As of April 2015, Smart Warehousing, based in Kansas, owns the Atchison Caves.

The facility, which is adjacent to Jackson Park in Atchison, has 125 acre of above ground land and 60 acre of underground storage space, and has been called the "World's Largest One-Level Storage Facility".

==History==
In 1886, George W. Kerford began to quarry limestone from the large bluffs 2 mi south of downtown Atchison, Kansas. Initially, the company produced riprap for the Chicago, Burlington and Quincy Railroad, one of several railroads that traveled through the area. The Kerford Quarry Company's operations at the site resulted in a series of large caverns supported by 20 to 30 ft of unmined rock. The mines in the quarry grew to encompass more than 60 acre of underground space.

===World War II===
During the Second World War, the United States War Food Administration was tasked with collecting and storing reserve farm products to support the war effort. A businessman in Atchison suggested to them that the Kerford Mines would be an ideal facility to store perishables due to the constant temperature and humidity in the caverns. In July 1944, the Kerford Quarry Company stopped their mining operations and began to lease the facility to the government for the sum of $20,000 each year.

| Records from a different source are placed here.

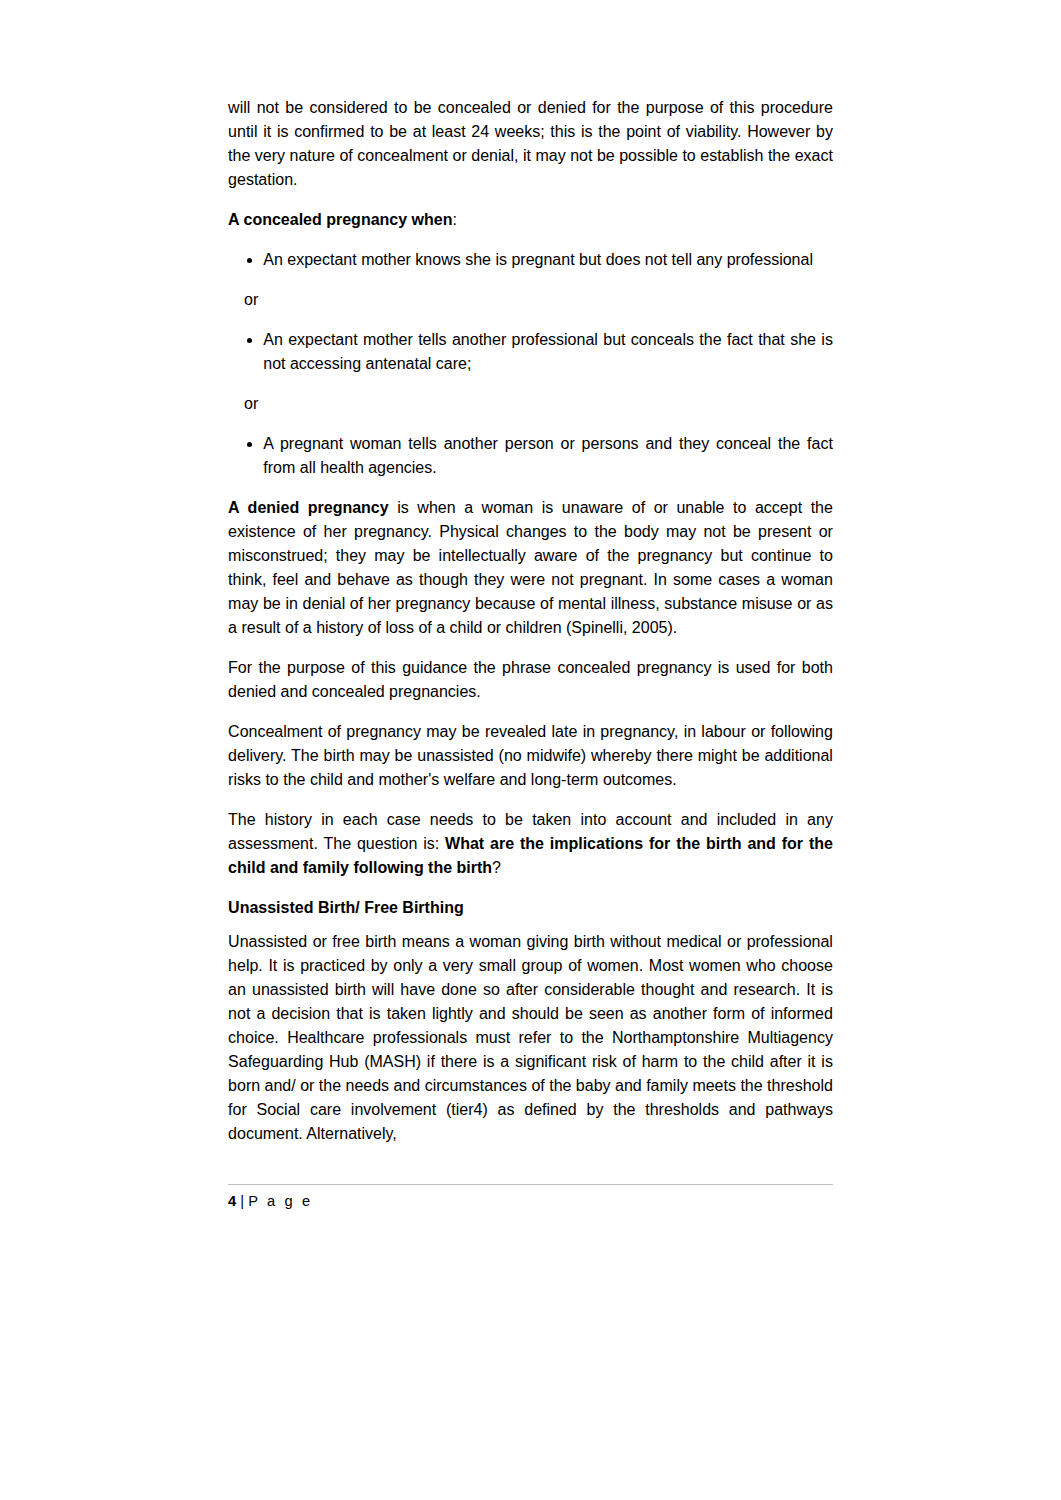will not be considered to be concealed or denied for the purpose of this procedure until it is confirmed to be at least 24 weeks; this is the point of viability. However by the very nature of concealment or denial, it may not be possible to establish the exact gestation.
A concealed pregnancy when:
An expectant mother knows she is pregnant but does not tell any professional
or
An expectant mother tells another professional but conceals the fact that she is not accessing antenatal care;
or
A pregnant woman tells another person or persons and they conceal the fact from all health agencies.
A denied pregnancy is when a woman is unaware of or unable to accept the existence of her pregnancy. Physical changes to the body may not be present or misconstrued; they may be intellectually aware of the pregnancy but continue to think, feel and behave as though they were not pregnant. In some cases a woman may be in denial of her pregnancy because of mental illness, substance misuse or as a result of a history of loss of a child or children (Spinelli, 2005).
For the purpose of this guidance the phrase concealed pregnancy is used for both denied and concealed pregnancies.
Concealment of pregnancy may be revealed late in pregnancy, in labour or following delivery. The birth may be unassisted (no midwife) whereby there might be additional risks to the child and mother's welfare and long-term outcomes.
The history in each case needs to be taken into account and included in any assessment. The question is: What are the implications for the birth and for the child and family following the birth?
Unassisted Birth/ Free Birthing
Unassisted or free birth means a woman giving birth without medical or professional help. It is practiced by only a very small group of women. Most women who choose an unassisted birth will have done so after considerable thought and research. It is not a decision that is taken lightly and should be seen as another form of informed choice. Healthcare professionals must refer to the Northamptonshire Multiagency Safeguarding Hub (MASH) if there is a significant risk of harm to the child after it is born and/ or the needs and circumstances of the baby and family meets the threshold for Social care involvement (tier4) as defined by the thresholds and pathways document. Alternatively,
4 | P a g e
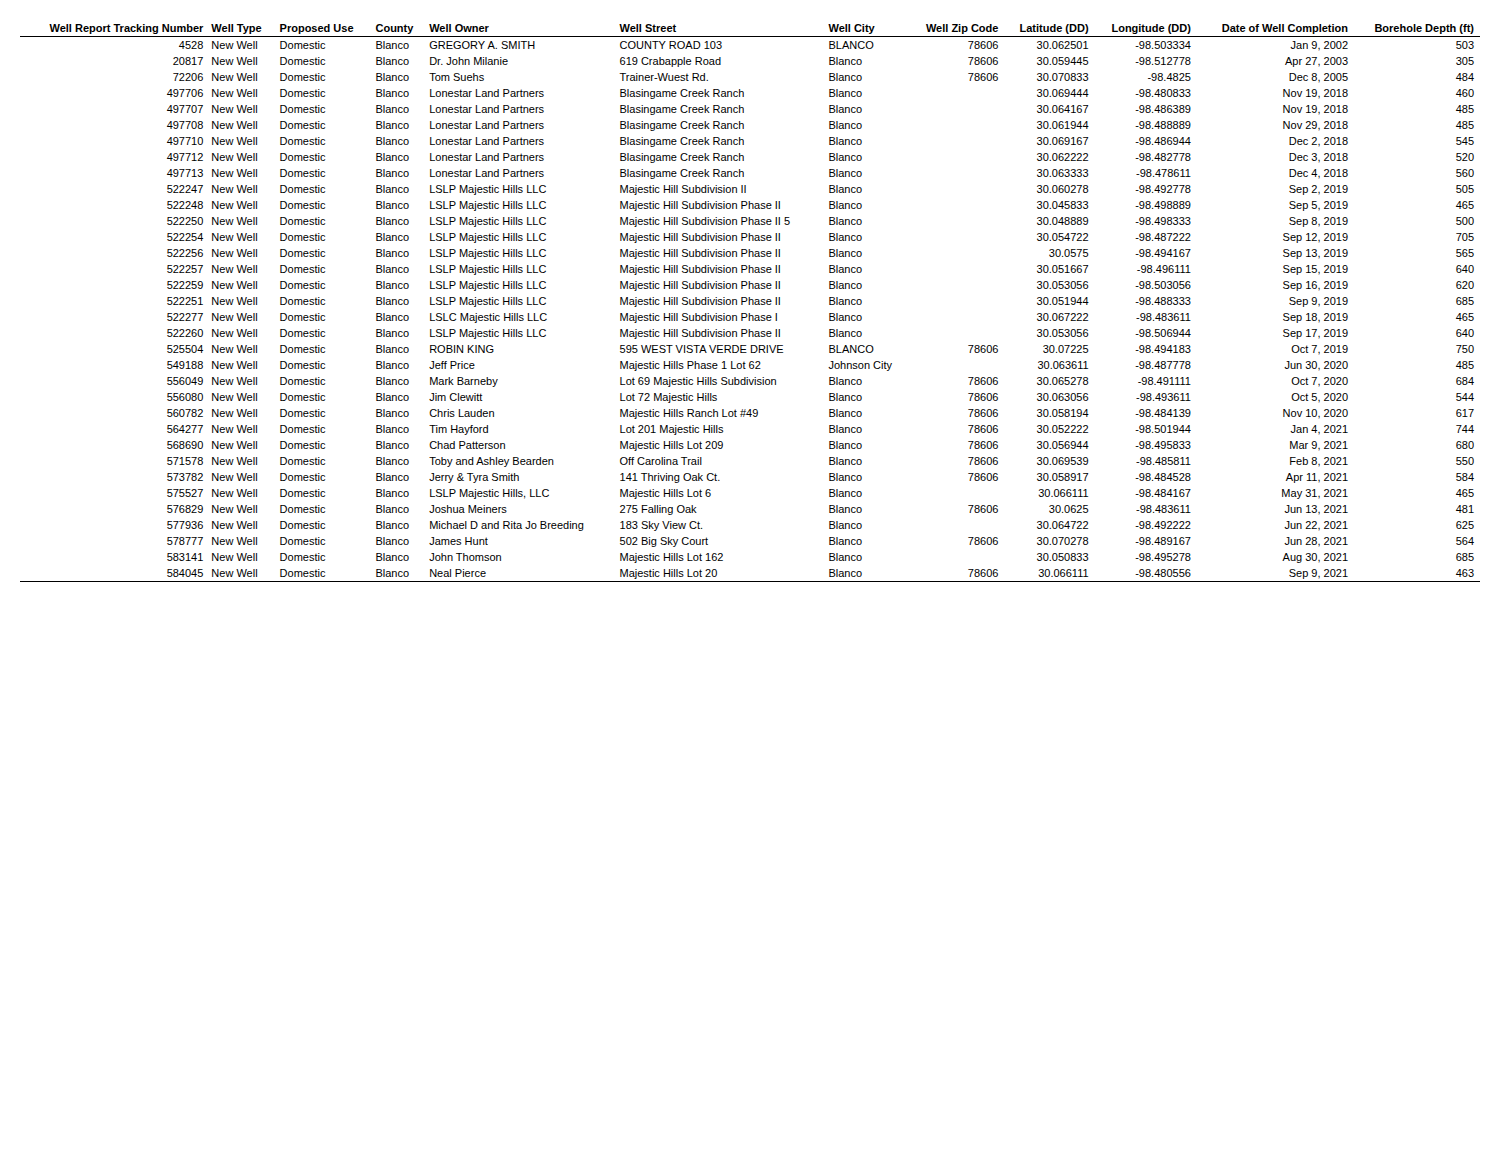Well Reports
| Well Report Tracking Number | Well Type | Proposed Use | County | Well Owner | Well Street | Well City | Well Zip Code | Latitude (DD) | Longitude (DD) | Date of Well Completion | Borehole Depth (ft) |
| --- | --- | --- | --- | --- | --- | --- | --- | --- | --- | --- | --- |
| 4528 | New Well | Domestic | Blanco | GREGORY A. SMITH | COUNTY ROAD 103 | BLANCO | 78606 | 30.062501 | -98.503334 | Jan 9, 2002 | 503 |
| 20817 | New Well | Domestic | Blanco | Dr. John Milanie | 619 Crabapple Road | Blanco | 78606 | 30.059445 | -98.512778 | Apr 27, 2003 | 305 |
| 72206 | New Well | Domestic | Blanco | Tom Suehs | Trainer-Wuest Rd. | Blanco | 78606 | 30.070833 | -98.4825 | Dec 8, 2005 | 484 |
| 497706 | New Well | Domestic | Blanco | Lonestar Land Partners | Blasingame Creek Ranch | Blanco | | 30.069444 | -98.480833 | Nov 19, 2018 | 460 |
| 497707 | New Well | Domestic | Blanco | Lonestar Land Partners | Blasingame Creek Ranch | Blanco | | 30.064167 | -98.486389 | Nov 19, 2018 | 485 |
| 497708 | New Well | Domestic | Blanco | Lonestar Land Partners | Blasingame Creek Ranch | Blanco | | 30.061944 | -98.488889 | Nov 29, 2018 | 485 |
| 497710 | New Well | Domestic | Blanco | Lonestar Land Partners | Blasingame Creek Ranch | Blanco | | 30.069167 | -98.486944 | Dec 2, 2018 | 545 |
| 497712 | New Well | Domestic | Blanco | Lonestar Land Partners | Blasingame Creek Ranch | Blanco | | 30.062222 | -98.482778 | Dec 3, 2018 | 520 |
| 497713 | New Well | Domestic | Blanco | Lonestar Land Partners | Blasingame Creek Ranch | Blanco | | 30.063333 | -98.478611 | Dec 4, 2018 | 560 |
| 522247 | New Well | Domestic | Blanco | LSLP Majestic Hills LLC | Majestic Hill Subdivision II | Blanco | | 30.060278 | -98.492778 | Sep 2, 2019 | 505 |
| 522248 | New Well | Domestic | Blanco | LSLP Majestic Hills LLC | Majestic Hill Subdivision Phase II | Blanco | | 30.045833 | -98.498889 | Sep 5, 2019 | 465 |
| 522250 | New Well | Domestic | Blanco | LSLP Majestic Hills LLC | Majestic Hill Subdivision Phase II 5 | Blanco | | 30.048889 | -98.498333 | Sep 8, 2019 | 500 |
| 522254 | New Well | Domestic | Blanco | LSLP Majestic Hills LLC | Majestic Hill Subdivision Phase II | Blanco | | 30.054722 | -98.487222 | Sep 12, 2019 | 705 |
| 522256 | New Well | Domestic | Blanco | LSLP Majestic Hills LLC | Majestic Hill Subdivision Phase II | Blanco | | 30.0575 | -98.494167 | Sep 13, 2019 | 565 |
| 522257 | New Well | Domestic | Blanco | LSLP Majestic Hills LLC | Majestic Hill Subdivision Phase II | Blanco | | 30.051667 | -98.496111 | Sep 15, 2019 | 640 |
| 522259 | New Well | Domestic | Blanco | LSLP Majestic Hills LLC | Majestic Hill Subdivision Phase II | Blanco | | 30.053056 | -98.503056 | Sep 16, 2019 | 620 |
| 522251 | New Well | Domestic | Blanco | LSLP Majestic Hills LLC | Majestic Hill Subdivision Phase II | Blanco | | 30.051944 | -98.488333 | Sep 9, 2019 | 685 |
| 522277 | New Well | Domestic | Blanco | LSLC Majestic Hills LLC | Majestic Hill Subdivision Phase I | Blanco | | 30.067222 | -98.483611 | Sep 18, 2019 | 465 |
| 522260 | New Well | Domestic | Blanco | LSLP Majestic Hills LLC | Majestic Hill Subdivision Phase II | Blanco | | 30.053056 | -98.506944 | Sep 17, 2019 | 640 |
| 525504 | New Well | Domestic | Blanco | ROBIN KING | 595 WEST VISTA VERDE DRIVE | BLANCO | 78606 | 30.07225 | -98.494183 | Oct 7, 2019 | 750 |
| 549188 | New Well | Domestic | Blanco | Jeff Price | Majestic Hills Phase 1 Lot 62 | Johnson City | | 30.063611 | -98.487778 | Jun 30, 2020 | 485 |
| 556049 | New Well | Domestic | Blanco | Mark Barneby | Lot 69 Majestic Hills Subdivision | Blanco | 78606 | 30.065278 | -98.491111 | Oct 7, 2020 | 684 |
| 556080 | New Well | Domestic | Blanco | Jim Clewitt | Lot 72 Majestic Hills | Blanco | 78606 | 30.063056 | -98.493611 | Oct 5, 2020 | 544 |
| 560782 | New Well | Domestic | Blanco | Chris Lauden | Majestic Hills Ranch Lot #49 | Blanco | 78606 | 30.058194 | -98.484139 | Nov 10, 2020 | 617 |
| 564277 | New Well | Domestic | Blanco | Tim Hayford | Lot 201 Majestic Hills | Blanco | 78606 | 30.052222 | -98.501944 | Jan 4, 2021 | 744 |
| 568690 | New Well | Domestic | Blanco | Chad Patterson | Majestic Hills Lot 209 | Blanco | 78606 | 30.056944 | -98.495833 | Mar 9, 2021 | 680 |
| 571578 | New Well | Domestic | Blanco | Toby and Ashley Bearden | Off Carolina Trail | Blanco | 78606 | 30.069539 | -98.485811 | Feb 8, 2021 | 550 |
| 573782 | New Well | Domestic | Blanco | Jerry & Tyra Smith | 141 Thriving Oak Ct. | Blanco | 78606 | 30.058917 | -98.484528 | Apr 11, 2021 | 584 |
| 575527 | New Well | Domestic | Blanco | LSLP Majestic Hills, LLC | Majestic Hills Lot 6 | Blanco | | 30.066111 | -98.484167 | May 31, 2021 | 465 |
| 576829 | New Well | Domestic | Blanco | Joshua Meiners | 275 Falling Oak | Blanco | 78606 | 30.0625 | -98.483611 | Jun 13, 2021 | 481 |
| 577936 | New Well | Domestic | Blanco | Michael D and Rita Jo Breeding | 183 Sky View Ct. | Blanco | | 30.064722 | -98.492222 | Jun 22, 2021 | 625 |
| 578777 | New Well | Domestic | Blanco | James Hunt | 502 Big Sky Court | Blanco | 78606 | 30.070278 | -98.489167 | Jun 28, 2021 | 564 |
| 583141 | New Well | Domestic | Blanco | John Thomson | Majestic Hills Lot 162 | Blanco | | 30.050833 | -98.495278 | Aug 30, 2021 | 685 |
| 584045 | New Well | Domestic | Blanco | Neal Pierce | Majestic Hills Lot 20 | Blanco | 78606 | 30.066111 | -98.480556 | Sep 9, 2021 | 463 |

The government immediately began renovations, spending nearly $2 million to create a refrigerated storage facility where the temperature would be maintained at 32 F. The War Food Administration stored perishables including meat, fruits, vegetables, dairy products, and eggs in the facility. In 1949, the Atchison Storage Facility held nearly 9,000 tons of eggs, 20,000 tons of prunes, 1,000 tons of raisins, and nearly 50 tons of milk.

===The Cold War===
In the years leading up to World War II, the Army Ordnance Department suffered from a shortage of specialized-production machine tools. These highly specialized tools were necessary to make the increasingly complex weapons used in modern battles. In the drawdown following the war, the Army began to stockpile these tools to be held in reserve status, for use during another national mobilization.

The Atchison Storage Facility, with its constant temperature, low humidity, and protection from the building threat of nuclear weapons, was chosen to be part of the Ordnance Corps Production Equipment Readiness Program. The tools were held in a state of readiness, to be shipped nationwide to manufacturers in the event of a national emergency.

In 1952, the facility was renamed the United States Storage Facility – Atchison Caves. The Army converted two of the largest mines (more than 60 acre of underground space) into storage areas with the installation of concrete block walls, concrete floors, electrical lighting, sump pumps, air-handling equipment, and an extensive dehumidification system. To facilitate moving the large machine tools in and out of the storage facility, a truck receiving dock was built near the entrance. A railroad spur and dock were constructed, and dock facilities for barges were established on the Missouri River.

A shop to refurbish and maintain the machine tools was established at the facility. At its peak, a private contractor was responsible for maintaining more than 5,000 machine tools in the reserve facility.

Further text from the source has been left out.